Tuhy doesn’t doubt that off-pricers could face a maturing business in apparel in the years to come, but he believes the stores have a handle on the possibility and, as they did with home goods, will continue to add categories that will allow them to expand their assortments as well as their consumer following.
“These stores generally have the Millennials and they will up their marketing and their loyalty programs to bring in even younger customers and strengthen their ties with existing ones,” Tuhy said.
Many see the stores with a distinct advantage in their pursuit of new customers in the manner in which the economy has evolved.
Antony Karabus, chief executive officer of Hilco Global’s HRC Advisory unit, believes consumers — with the exception of much but not all of the affluent — have been engaged in the “flight to value” since before the 2008 downturn. That event added to the velocity of the changeover, which continues in somewhat different form now.
“Despite the drop in unemployment we’ve seen, people are feeling stretched,” he said. “The new jobs are lower-end jobs and a lot of the consumers who are feeling pressured are running to the off-price stores looking for whatever values can be found, and know there is fashion to be had among the racks and shelves.”
Much of the financial insecurity that has driven them to seek value wherever it’s available is a result of student loan debt. The Federal Reserve put student loan payments in 2013 at $20.93 billion, 10.6 percent higher than in 2010 and 31.5 percent above the 2007 level.

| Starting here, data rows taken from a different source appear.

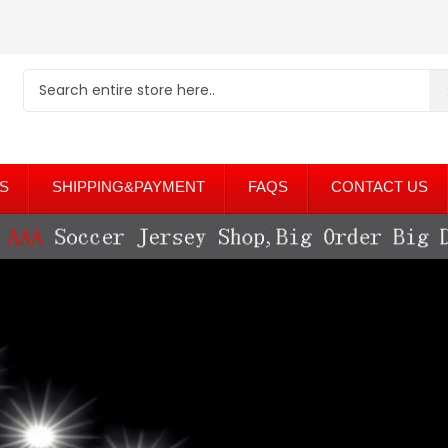
S
SHIPPING&PAYMENT
FAQS
CONTACT US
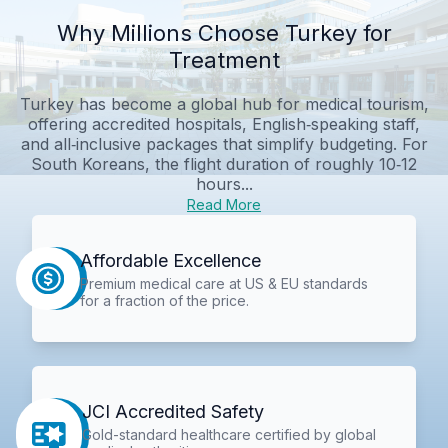
Why Millions Choose Turkey for
Treatment
Turkey has become a global hub for medical tourism,
offering accredited hospitals, English‑speaking staff,
and all‑inclusive packages that simplify budgeting. For
South Koreans, the flight duration of roughly 10‑12
hours...
Read More
Affordable Excellence
Premium medical care at US & EU standards
for a fraction of the price.
JCI Accredited Safety
Gold-standard healthcare certified by global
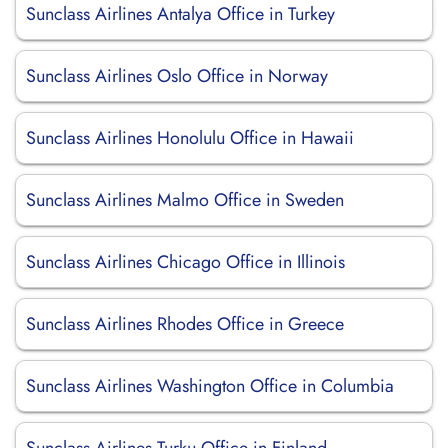
Sunclass Airlines Antalya Office in Turkey
Sunclass Airlines Oslo Office in Norway
Sunclass Airlines Honolulu Office in Hawaii
Sunclass Airlines Malmo Office in Sweden
Sunclass Airlines Chicago Office in Illinois
Sunclass Airlines Rhodes Office in Greece
Sunclass Airlines Washington Office in Columbia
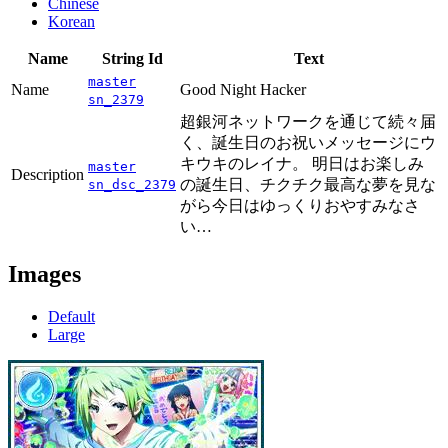
Chinese
Korean
Name
String Id
Text
master
Name
Good Night Hacker
sn_2379
超銀河ネットワークを通じて続々届
く、誕生日のお祝いメッセージにウ
キウキのレイナ。 明日はお楽しみ
master
Description
の誕生日、チクチク最高な夢を見な
sn_dsc_2379
がら今日はゆっくりおやすみなさ
い…
Images
Default
Large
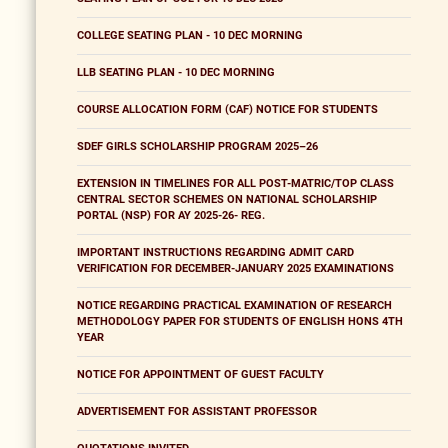
COLLEGE SEATING PLAN - 10 DEC MORNING
LLB SEATING PLAN - 10 DEC MORNING
COURSE ALLOCATION FORM (CAF) NOTICE FOR STUDENTS
SDEF GIRLS SCHOLARSHIP PROGRAM 2025–26
EXTENSION IN TIMELINES FOR ALL POST-MATRIC/TOP CLASS
CENTRAL SECTOR SCHEMES ON NATIONAL SCHOLARSHIP
PORTAL (NSP) FOR AY 2025-26- REG.
IMPORTANT INSTRUCTIONS REGARDING ADMIT CARD
VERIFICATION FOR DECEMBER-JANUARY 2025 EXAMINATIONS
NOTICE REGARDING PRACTICAL EXAMINATION OF RESEARCH
METHODOLOGY PAPER FOR STUDENTS OF ENGLISH HONS 4TH
YEAR
NOTICE FOR APPOINTMENT OF GUEST FACULTY
ADVERTISEMENT FOR ASSISTANT PROFESSOR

“And a lot of these kids and young adults aren’t looking at these amounts with any great expectation of getting high-paying jobs later,” Karabus said. “People are always going to spend their money on great brands, like you’re seeing with Under Armour, and stores with these brands will also do well, assuming they take the right steps to protect their brands.”
Cowen & Co. analyst Oliver Chen is no more surprised by the desire of so many retailers to test the waters of off-price retailing than he was about the market’s noticeable embrace of the sector following the economic challenges of 2008.
“Everyone had to do a reset after 2008,” he said. “The vendors needed new places to place goods and the department stores pretty much had to go into fire-sale mode. TJX does a great job of casting their net widely. Nordstrom, as with all things, is highly customer-centric.
“Ross, at both Ross and dd’s [Discount], functions at slightly lower prices,” Chen said, “and, because their stores are predominantly in the west, they’re more suited to physical shopping and less so to the online direction TJX has started to take. But Ross has got a great supply chain and a clear position in the market.”
Besides the constant treasure-hunt nature of off-price shopping, Chen believes that trends have moved in directions that make the off-pricers more attractive to young customers: “Kids today don’t care about logos the way they used to. Whether it’s an older customer or a younger one, it’s about personalization and finding a few key items that will work with the wardrobe.”
Michael Brown, partner in the retail practice of global consulting firm A.T. Kearney, pointed out that as disposable income became tighter, consumers’ loyalty to individual retailers faded. “Consumers for the past 15 or so years have been channel agnostic,” he said. “They want the best value for their purpose. They’ll sacrifice a little bit of currency for something less expensive. Shoppers in general are turned off by the department and specialty stores’ up-and-down pricing anyway.
“The sector has been growing for a long time at this point and, even if every trip to every store isn’t going to pay off, there’s a consistency of value that you probably wouldn’t find in a department or specialty store,” he concluded.